Stored data entries
/---
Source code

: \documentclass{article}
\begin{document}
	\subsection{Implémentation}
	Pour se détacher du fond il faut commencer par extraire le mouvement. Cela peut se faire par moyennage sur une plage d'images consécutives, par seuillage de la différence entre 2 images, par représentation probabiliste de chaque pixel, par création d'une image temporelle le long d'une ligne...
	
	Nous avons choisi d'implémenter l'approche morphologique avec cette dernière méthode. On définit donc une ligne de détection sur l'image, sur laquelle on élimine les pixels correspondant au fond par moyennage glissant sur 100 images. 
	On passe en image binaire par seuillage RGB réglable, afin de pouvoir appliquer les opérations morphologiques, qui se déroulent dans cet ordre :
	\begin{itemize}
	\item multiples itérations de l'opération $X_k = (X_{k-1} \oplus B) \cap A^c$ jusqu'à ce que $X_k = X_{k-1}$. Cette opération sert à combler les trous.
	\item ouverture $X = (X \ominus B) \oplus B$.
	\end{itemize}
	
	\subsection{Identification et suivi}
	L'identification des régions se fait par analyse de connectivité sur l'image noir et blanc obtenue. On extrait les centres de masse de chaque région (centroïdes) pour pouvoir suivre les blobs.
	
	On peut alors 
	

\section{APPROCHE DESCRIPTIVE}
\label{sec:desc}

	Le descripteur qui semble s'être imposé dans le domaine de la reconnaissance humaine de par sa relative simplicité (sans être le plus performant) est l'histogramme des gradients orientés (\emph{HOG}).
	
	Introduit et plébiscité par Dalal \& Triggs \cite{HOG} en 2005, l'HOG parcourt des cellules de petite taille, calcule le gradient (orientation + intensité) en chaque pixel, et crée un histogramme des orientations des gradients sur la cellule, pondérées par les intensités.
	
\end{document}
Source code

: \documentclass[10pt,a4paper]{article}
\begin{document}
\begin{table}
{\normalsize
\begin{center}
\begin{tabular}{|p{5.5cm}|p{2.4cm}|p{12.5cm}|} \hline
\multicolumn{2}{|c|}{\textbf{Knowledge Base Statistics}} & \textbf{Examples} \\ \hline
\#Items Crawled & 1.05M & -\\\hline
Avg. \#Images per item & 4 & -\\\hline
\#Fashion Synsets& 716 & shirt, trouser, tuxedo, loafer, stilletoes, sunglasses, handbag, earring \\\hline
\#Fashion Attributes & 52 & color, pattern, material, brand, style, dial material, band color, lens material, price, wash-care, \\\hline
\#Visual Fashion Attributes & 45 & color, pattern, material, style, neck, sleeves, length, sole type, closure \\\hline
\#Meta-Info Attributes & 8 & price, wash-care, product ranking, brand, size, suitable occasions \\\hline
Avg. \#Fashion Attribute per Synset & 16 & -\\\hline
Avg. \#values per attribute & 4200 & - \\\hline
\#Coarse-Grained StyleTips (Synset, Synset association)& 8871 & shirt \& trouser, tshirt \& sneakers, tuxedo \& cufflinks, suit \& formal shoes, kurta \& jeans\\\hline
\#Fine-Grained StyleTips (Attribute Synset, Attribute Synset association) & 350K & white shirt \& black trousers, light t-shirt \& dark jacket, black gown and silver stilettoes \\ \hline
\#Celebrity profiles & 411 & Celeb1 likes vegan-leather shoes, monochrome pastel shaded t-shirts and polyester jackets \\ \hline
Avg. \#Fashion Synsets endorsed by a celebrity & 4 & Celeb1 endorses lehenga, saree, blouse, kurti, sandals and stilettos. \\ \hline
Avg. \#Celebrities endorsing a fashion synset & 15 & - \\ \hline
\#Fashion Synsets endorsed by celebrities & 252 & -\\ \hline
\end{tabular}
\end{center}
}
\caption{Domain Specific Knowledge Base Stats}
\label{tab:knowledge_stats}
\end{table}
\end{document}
\---
- _Activity_:
Give back the records word for word. Start at the first line, end at the line containing "handbag, earring \\\hline", and include both.

- _Reply to the exercise_:
Source code

: \documentclass{article}
\begin{document}
	\subsection{Implémentation}
	Pour se détacher du fond il faut commencer par extraire le mouvement. Cela peut se faire par moyennage sur une plage d'images consécutives, par seuillage de la différence entre 2 images, par représentation probabiliste de chaque pixel, par création d'une image temporelle le long d'une ligne...
	
	Nous avons choisi d'implémenter l'approche morphologique avec cette dernière méthode. On définit donc une ligne de détection sur l'image, sur laquelle on élimine les pixels correspondant au fond par moyennage glissant sur 100 images. 
	On passe en image binaire par seuillage RGB réglable, afin de pouvoir appliquer les opérations morphologiques, qui se déroulent dans cet ordre :
	\begin{itemize}
	\item multiples itérations de l'opération $X_k = (X_{k-1} \oplus B) \cap A^c$ jusqu'à ce que $X_k = X_{k-1}$. Cette opération sert à combler les trous.
	\item ouverture $X = (X \ominus B) \oplus B$.
	\end{itemize}
	
	\subsection{Identification et suivi}
	L'identification des régions se fait par analyse de connectivité sur l'image noir et blanc obtenue. On extrait les centres de masse de chaque région (centroïdes) pour pouvoir suivre les blobs.
	
	On peut alors 
	

\section{APPROCHE DESCRIPTIVE}
\label{sec:desc}

	Le descripteur qui semble s'être imposé dans le domaine de la reconnaissance humaine de par sa relative simplicité (sans être le plus performant) est l'histogramme des gradients orientés (\emph{HOG}).
	
	Introduit et plébiscité par Dalal \& Triggs \cite{HOG} en 2005, l'HOG parcourt des cellules de petite taille, calcule le gradient (orientation + intensité) en chaque pixel, et crée un histogramme des orientations des gradients sur la cellule, pondérées par les intensités.
	
\end{document}
Source code

: \documentclass[10pt,a4paper]{article}
\begin{document}
\begin{table}
{\normalsize
\begin{center}
\begin{tabular}{|p{5.5cm}|p{2.4cm}|p{12.5cm}|} \hline
\multicolumn{2}{|c|}{\textbf{Knowledge Base Statistics}} & \textbf{Examples} \\ \hline
\#Items Crawled & 1.05M & -\\\hline
Avg. \#Images per item & 4 & -\\\hline
\#Fashion Synsets& 716 & shirt, trouser, tuxedo, loafer, stilletoes, sunglasses, handbag, earring \\\hline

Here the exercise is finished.